Seven other suspects in the Haymarket affair…
June 1886 CE
Seven other suspects in the Haymarket affair are indicted by the grand jury on June 4, 1886, and stand trial for being accessories to the murder of Degan.
Of these, only two had been present when the bomb exploded.
Newspaper editor August Spies and Samuel Fielden both had spoken at the rally and were stepping down from the speaker's wagon in compliance with police orders to disperse just before the bomb went off.
Two others had been present at the beginning of the rally but had left and were at Zepf's Hall, an anarchist rendezvous, at the time of the explosion.

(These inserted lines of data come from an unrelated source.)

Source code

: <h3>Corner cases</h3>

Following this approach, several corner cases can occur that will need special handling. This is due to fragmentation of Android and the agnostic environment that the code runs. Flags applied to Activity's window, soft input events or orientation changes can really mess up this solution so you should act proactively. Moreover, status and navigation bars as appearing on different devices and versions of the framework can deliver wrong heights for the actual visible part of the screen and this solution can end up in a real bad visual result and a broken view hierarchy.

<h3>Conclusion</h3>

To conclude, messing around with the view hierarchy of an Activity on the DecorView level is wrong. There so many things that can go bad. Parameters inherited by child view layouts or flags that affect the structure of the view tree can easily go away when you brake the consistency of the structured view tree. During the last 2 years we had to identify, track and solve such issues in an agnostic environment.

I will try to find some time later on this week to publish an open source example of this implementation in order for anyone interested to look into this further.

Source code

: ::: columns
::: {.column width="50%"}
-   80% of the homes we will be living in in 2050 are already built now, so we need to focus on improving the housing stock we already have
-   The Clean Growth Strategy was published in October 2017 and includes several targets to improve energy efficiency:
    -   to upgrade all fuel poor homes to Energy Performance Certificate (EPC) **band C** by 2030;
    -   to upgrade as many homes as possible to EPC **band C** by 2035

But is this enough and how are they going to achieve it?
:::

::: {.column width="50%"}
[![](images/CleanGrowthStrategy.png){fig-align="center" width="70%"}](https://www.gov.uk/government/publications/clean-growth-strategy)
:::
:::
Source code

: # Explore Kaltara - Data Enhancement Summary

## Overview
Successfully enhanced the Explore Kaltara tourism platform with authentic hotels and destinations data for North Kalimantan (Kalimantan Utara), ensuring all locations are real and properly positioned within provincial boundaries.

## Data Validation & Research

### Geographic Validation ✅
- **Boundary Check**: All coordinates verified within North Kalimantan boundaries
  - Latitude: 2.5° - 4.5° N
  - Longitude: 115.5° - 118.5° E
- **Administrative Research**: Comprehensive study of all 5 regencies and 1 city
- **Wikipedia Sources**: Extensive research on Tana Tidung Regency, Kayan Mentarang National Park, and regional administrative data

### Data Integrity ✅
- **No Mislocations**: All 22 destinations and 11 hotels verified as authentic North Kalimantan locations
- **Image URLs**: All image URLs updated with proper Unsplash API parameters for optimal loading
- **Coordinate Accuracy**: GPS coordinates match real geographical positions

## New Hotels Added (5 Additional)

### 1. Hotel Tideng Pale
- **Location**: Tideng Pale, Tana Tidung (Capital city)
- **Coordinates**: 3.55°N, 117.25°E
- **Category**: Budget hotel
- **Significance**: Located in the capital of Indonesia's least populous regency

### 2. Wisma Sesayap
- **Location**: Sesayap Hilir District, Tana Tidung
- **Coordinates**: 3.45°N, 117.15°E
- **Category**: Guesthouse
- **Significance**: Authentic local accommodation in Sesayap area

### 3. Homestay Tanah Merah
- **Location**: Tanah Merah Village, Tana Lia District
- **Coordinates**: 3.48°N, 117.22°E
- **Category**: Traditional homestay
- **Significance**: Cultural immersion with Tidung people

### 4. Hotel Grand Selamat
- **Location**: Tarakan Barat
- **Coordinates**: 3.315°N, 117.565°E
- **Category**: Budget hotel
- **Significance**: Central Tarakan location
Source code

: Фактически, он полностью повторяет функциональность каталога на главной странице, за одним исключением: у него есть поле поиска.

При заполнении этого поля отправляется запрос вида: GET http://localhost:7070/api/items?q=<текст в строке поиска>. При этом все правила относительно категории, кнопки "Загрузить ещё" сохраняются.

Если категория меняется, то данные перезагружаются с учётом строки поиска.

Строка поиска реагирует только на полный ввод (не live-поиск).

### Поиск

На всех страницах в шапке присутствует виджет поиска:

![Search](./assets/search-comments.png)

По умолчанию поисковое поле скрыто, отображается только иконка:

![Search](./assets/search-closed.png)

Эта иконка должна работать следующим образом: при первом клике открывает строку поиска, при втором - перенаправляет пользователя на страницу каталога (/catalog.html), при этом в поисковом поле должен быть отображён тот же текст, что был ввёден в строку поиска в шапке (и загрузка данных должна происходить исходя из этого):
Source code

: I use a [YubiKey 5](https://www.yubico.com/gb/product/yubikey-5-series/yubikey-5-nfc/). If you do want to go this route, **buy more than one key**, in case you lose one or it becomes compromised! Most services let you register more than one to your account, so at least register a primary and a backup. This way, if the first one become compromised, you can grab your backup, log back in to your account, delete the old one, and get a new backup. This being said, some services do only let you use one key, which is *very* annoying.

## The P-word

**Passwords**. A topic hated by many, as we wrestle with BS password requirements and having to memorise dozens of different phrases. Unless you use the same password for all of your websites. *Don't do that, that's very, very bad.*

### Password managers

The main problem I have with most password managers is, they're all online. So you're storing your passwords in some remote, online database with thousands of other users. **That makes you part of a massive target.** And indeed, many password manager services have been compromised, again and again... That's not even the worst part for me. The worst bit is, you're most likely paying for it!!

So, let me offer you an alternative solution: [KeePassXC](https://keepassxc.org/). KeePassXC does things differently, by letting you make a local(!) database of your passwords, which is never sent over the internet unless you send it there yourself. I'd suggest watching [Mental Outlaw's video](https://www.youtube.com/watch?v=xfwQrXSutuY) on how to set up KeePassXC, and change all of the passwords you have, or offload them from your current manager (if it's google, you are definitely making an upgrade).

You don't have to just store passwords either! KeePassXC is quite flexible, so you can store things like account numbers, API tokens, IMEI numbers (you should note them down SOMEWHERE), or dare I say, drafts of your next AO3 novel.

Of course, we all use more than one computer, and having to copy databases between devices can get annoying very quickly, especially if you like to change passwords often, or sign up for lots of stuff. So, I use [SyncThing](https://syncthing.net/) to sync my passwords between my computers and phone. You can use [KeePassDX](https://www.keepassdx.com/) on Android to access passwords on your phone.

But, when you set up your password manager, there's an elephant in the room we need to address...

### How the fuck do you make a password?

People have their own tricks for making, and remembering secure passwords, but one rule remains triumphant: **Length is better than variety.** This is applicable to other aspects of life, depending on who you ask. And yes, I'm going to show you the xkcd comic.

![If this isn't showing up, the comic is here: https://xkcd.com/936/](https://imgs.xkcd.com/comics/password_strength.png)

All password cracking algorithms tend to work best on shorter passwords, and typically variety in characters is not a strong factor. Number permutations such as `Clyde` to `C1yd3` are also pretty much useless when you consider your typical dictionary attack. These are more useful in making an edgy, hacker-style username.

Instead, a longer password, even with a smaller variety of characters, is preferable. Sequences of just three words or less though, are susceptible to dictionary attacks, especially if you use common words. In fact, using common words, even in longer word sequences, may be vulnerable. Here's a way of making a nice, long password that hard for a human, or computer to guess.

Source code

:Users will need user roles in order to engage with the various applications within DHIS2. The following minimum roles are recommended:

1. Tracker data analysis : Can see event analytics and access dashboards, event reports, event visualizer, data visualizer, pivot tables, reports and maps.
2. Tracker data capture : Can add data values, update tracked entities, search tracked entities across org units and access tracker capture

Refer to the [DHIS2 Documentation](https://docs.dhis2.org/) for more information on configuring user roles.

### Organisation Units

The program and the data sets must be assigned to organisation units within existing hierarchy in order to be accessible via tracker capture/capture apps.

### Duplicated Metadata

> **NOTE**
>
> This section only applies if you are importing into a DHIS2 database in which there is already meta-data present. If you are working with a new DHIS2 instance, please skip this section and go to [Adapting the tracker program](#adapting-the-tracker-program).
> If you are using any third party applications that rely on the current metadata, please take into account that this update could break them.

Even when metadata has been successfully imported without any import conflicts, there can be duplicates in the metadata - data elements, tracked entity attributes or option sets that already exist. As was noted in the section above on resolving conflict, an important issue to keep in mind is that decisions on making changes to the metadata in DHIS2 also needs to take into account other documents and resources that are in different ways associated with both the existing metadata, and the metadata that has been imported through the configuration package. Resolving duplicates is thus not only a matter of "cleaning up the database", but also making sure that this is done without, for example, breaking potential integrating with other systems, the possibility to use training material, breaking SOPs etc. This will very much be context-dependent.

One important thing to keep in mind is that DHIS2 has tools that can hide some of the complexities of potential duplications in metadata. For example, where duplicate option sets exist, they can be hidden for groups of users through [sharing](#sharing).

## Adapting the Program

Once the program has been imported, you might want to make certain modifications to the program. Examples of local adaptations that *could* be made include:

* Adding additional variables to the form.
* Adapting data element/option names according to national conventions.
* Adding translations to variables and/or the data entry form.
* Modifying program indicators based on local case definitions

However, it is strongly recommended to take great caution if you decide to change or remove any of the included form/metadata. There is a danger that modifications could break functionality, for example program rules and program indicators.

They were: Arbeiter-Zeitung typesetter Adolph Fischer and the well-known activist Albert Parsons, who had spoken for an hour at the Haymarket rally before going to Zepf's.
Parsons, who believed that the evidence against the other defendants was weak, had subsequently voluntarily turned himself in, in solidarity with the accused.
A third man, Spies's assistant editor Michael Schwab (who was the brother-in-law of Schnaubelt) was speaking at another rally at the time of the bombing (he was also later pardoned).
Not directly tied to the demonstration but arrested because notorious for their militant radicalism were George Engel (who was home playing cards on that day), and Louis Lingg, the hot-headed bomb maker denounced by his associate, Seliger.
Another defendant who had not been present that day was Oscar Neebe, an American-born citizen of German descent who was associated with the Arbeiter-Zeitung and had attempted to revive it in the aftermath of the trial.
Of the eight defendants, five—Spies, Fischer, Engel, Lingg and Schwab—are German-born immigrants; a sixth, Neebe, is a U.S.-born citizen of German descent.
Only the remaining two, Parsons and Fielden, born in the U.S. and England, respectively, are of British heritage.